As I mentioned in my previous article, the techniques StorageX uses to fill the network pipe during a baseline copy are very different from those used to find changed files as quickly as possible during an incremental copy. In this article, I will focus on baseline copies.
Filling a network pipe is fairly easy if you have large files (e.g., ISO images of Linux distros). Here the trick is to avoid half-duplex network traffic, wherein you read a block of data from the source file, wait for the read operation to complete, write the block to the destination file, wait for the write operation to complete, and then read the next block of data from the source file, continuing until the entire file is copied.
Serializing the read and write operations is a performance killer, and there are a couple basic ways to avoid this problem. The most obvious way is to use multiple threads, one per file being copied. That way, while one thread is reading from source file 1, another thread can be writing to destination file 2. At least, that’s the hope. Because this is the approach many application writers take, I suspect it is why the customer I mentioned in my previous article assumed that multiple threads equate to faster copies.
The problem with creating a thread for each file to copy is that thread creation is not cheap. This issue is usually mitigated by using a thread pool to avoid lots of threads being created and destroyed. Another problem with using a thread for each file is that each time a thread blocks (e.g., waiting for a read operation to complete), the processor puts the thread to sleep and selects another thread to run. This is called thread context switching, and it is a fairly expensive operation. If an application uses significantly more threads than processor cores to perform a task, thread context switching can be another performance killer.
Filling a network pipe with lots of small files is considerably more difficult, because the overhead of creating and closing the files far outweighs the time spent reading and writing file data. For both large and small files (and all sizes in between), it turns out the best way to fill the network pipe is by using asynchronous I/O. With asynchronous I/O, the application does not wait for each I/O operation (read or write) to finish before doing more work.

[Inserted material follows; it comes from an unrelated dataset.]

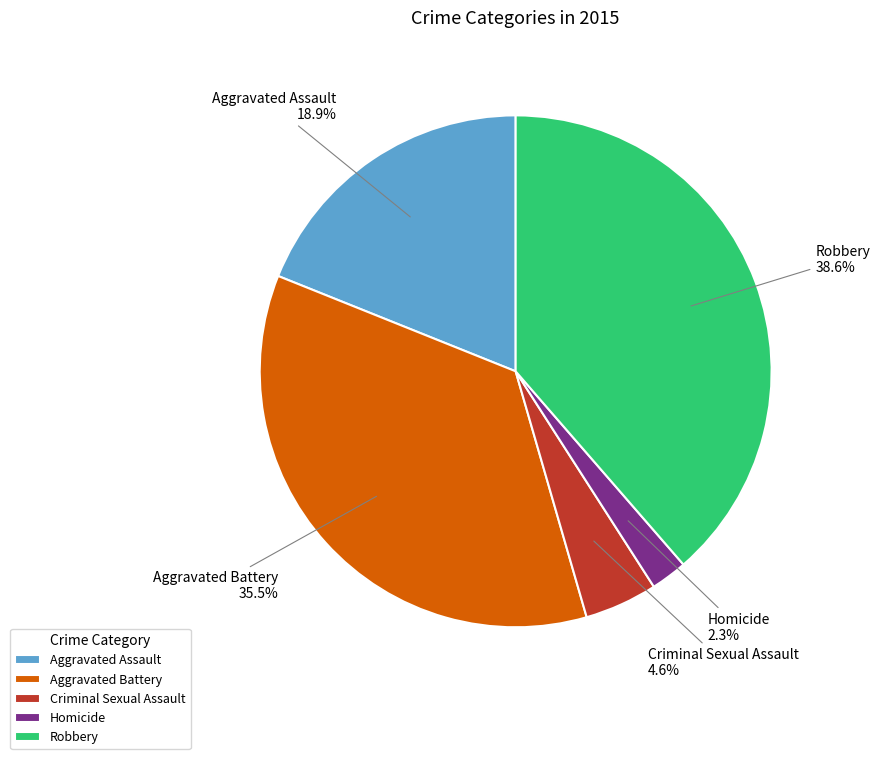

Rank the categories by value from highest to lowest.

Robbery, Aggravated Battery, Aggravated Assault, Criminal Sexual Assault, Homicide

StorageX uses asynchronous I/O as much as possible to increase its performance when copying files. However, not all operations can be performed asynchronously (for example, creating a file is a synchronous operation), which is why copying one 1MB file is much faster than copying 1,000 1KB files.
Once the network pipe is as full as possible for a given set of files, there is not much more that can be done to speed up a baseline copy. We have compared StorageX to various other applications used in migrations, and all perform roughly the same in terms of bulk I/O capabilities. For a baseline copy, the difference among applications comes down to other features, such as scheduling, reporting, security handling, tech support, etc., and StorageX shines in all of these areas.